Monument residents last year voted to change the town’s form of government from statutory rule to home rule and selected nine citizens to form a commission that would draft its home-rule charter. November’s ballot language will ask voters if that now-finalized charter should be adopted.
The drafted charter defines how the town would craft local ordinances, collect taxes, make decisions, define zoning, create election laws, obtain judicial procedures, create districts to better represent areas of residents, create economic development opportunities, define roads, issue bonds, and give the town more flexibility to solve local problems unrestrained by state requirements.
If passed, Monument would become a home-rule municipality starting Jan. 1.
Charter commission chair Steve King said establishing home rule is important for growing communities like Monument, because it allows them the flexibility to address their own concerns, desires and interests rather than live under state statutes. The town’s website says home rule would allow Monument to progress “strategically” through “more government efficiency, more revenue generating options and more control over land use.”

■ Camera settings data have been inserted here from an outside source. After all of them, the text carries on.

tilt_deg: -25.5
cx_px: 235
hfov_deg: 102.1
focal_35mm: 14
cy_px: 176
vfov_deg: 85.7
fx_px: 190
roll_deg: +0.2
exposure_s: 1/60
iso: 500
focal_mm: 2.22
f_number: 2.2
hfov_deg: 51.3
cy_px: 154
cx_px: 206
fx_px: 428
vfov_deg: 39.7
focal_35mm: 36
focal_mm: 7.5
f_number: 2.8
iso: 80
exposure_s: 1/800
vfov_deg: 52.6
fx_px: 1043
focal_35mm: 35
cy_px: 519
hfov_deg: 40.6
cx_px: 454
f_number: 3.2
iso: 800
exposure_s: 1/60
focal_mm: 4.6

Those new revenue-generating options are the biggest advantage to adopting the home-rule charter, King said.
“We wanted (government) to be more citizen-based,” he said. “The biggest advantage for the town itself is that it allows us to collect our own sales tax revenue directly.”

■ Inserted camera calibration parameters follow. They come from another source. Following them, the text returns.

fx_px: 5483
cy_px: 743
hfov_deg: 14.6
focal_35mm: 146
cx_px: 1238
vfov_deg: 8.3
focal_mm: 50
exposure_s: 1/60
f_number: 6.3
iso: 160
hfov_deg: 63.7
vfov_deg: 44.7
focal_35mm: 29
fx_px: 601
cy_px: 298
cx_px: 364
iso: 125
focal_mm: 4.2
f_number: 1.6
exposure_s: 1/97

Under statutory rule, sales tax collection is performed by the state, which decides how much revenue Monument is entitled to from the collection, King told The Tribune this month. Because of this, the town risks getting “shortchanged” on collecting its fair share of the taxes with “no real way to challenge or audit” the state’s accounting.
Being a home-rule municipality would allow the town to collect those taxes directly by passing the state “middle man,” and other home-rule communities have noticed an increase in revenue once they moved to home rule, King said.

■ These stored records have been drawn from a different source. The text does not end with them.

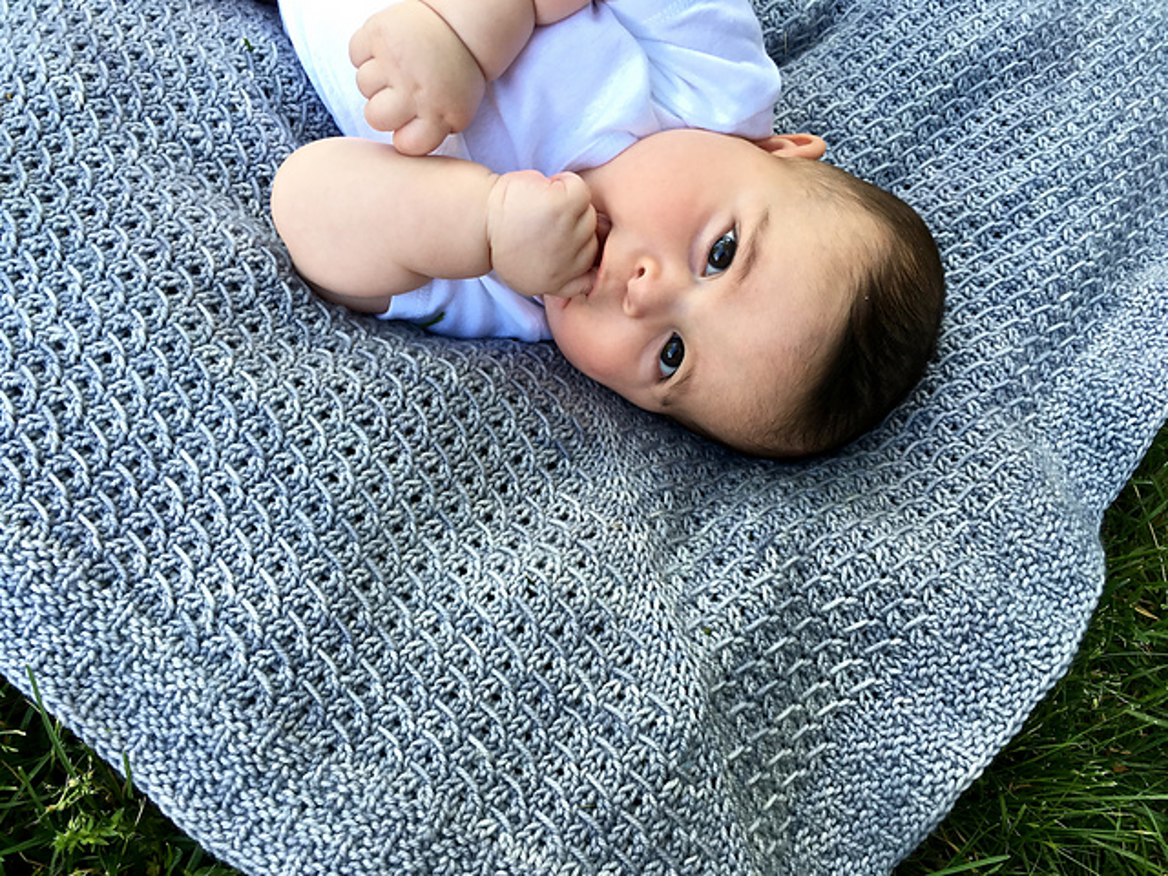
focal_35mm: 29
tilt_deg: -67.9
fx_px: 979
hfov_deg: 61.7
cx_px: 584
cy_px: 438
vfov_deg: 48.2
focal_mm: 4.15
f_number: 2.2
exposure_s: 1/120
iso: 32
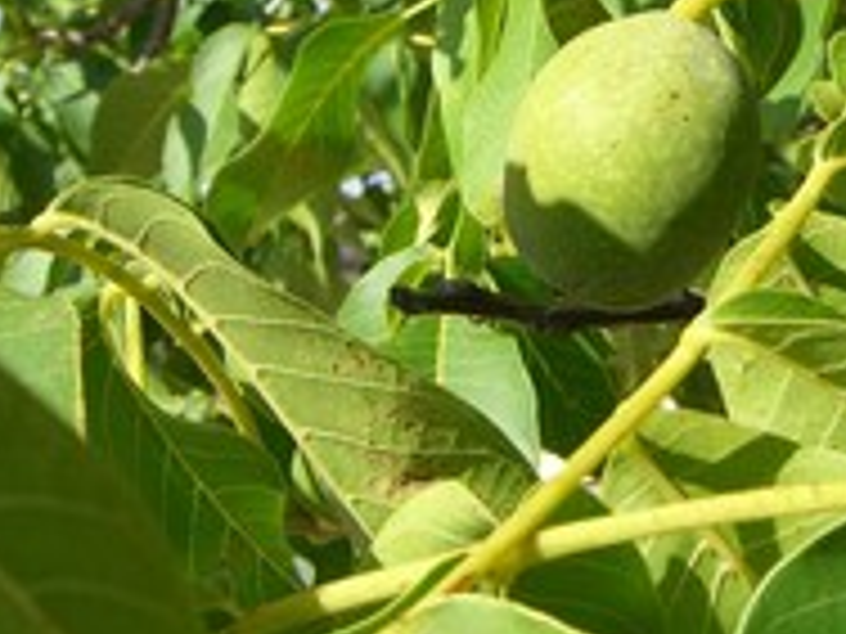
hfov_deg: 21.9
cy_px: 126
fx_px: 2175
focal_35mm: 89
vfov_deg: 16.5
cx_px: 598
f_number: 4.3
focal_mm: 6.2
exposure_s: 1/400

The town would also be able to capitalize on hotel and short-term rental traffic by collecting lodging tax, which it is unable to do under statutory rule.
“That gives us other revenue coming in from outside that isn’t from the residents’ (taxes),” King said.
After last year’s election, the commission “immediately” started meeting once a week for six months, often for hours, and drew from other recently drafted home-rule charters and data from similar Colorado communities like Castle Pines and Centennial, as well as public input from Monument citizens.
“We used other charters that have been in place; we didn’t reinvent the wheel,” King said. “Then we added language that was more tailor-made to our community in addition to what we found from other communities.”
The Monument Home Rule Charter Commission was unaware of any opposition to the question.
If the measure does not pass, the commission would remain intact and would have a second opportunity to put the charter on a future ballot, he said. If it were to fail a second time, the draft would be dissolved, and another charter would have to be written for possible adoption at a future date.
“We would remain statutory up until that point,” King said.